課題の指示: 「A glimpse into the」を含む行から「Nocturnal World of Kudremukh」を含む行まで(両端を含む)を、「fascinating」を「mysterious」に置き換えて書き直してください。それ以外の部分は一切変えずに、この範囲の行だけを示してください。

データセット内のデータ:
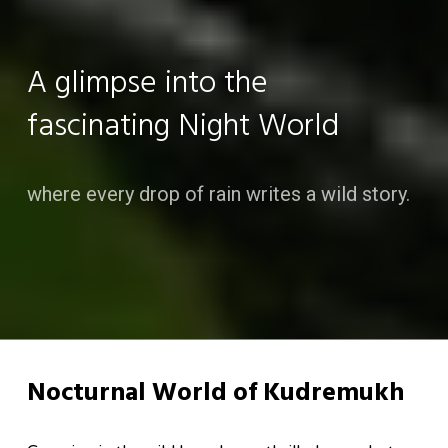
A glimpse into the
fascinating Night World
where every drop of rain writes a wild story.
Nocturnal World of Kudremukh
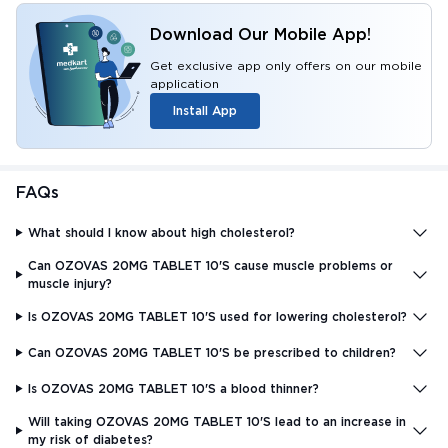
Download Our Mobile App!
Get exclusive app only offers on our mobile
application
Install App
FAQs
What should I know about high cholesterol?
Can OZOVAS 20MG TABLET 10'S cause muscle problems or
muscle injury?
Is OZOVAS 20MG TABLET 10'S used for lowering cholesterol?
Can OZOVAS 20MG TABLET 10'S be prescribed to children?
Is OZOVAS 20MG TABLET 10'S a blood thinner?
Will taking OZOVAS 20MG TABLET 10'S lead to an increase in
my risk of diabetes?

---

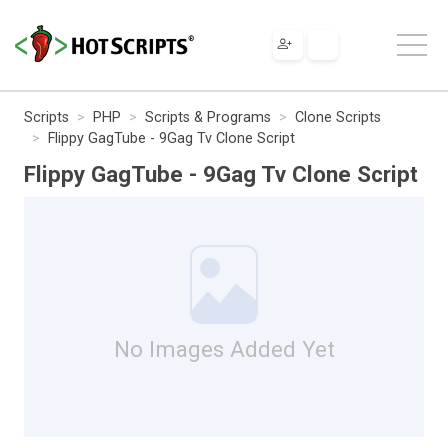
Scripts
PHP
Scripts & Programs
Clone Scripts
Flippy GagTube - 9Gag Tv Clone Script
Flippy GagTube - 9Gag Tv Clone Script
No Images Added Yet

解答:
A glimpse into the
mysterious Night World
where every drop of rain writes a wild story.
Nocturnal World of Kudremukh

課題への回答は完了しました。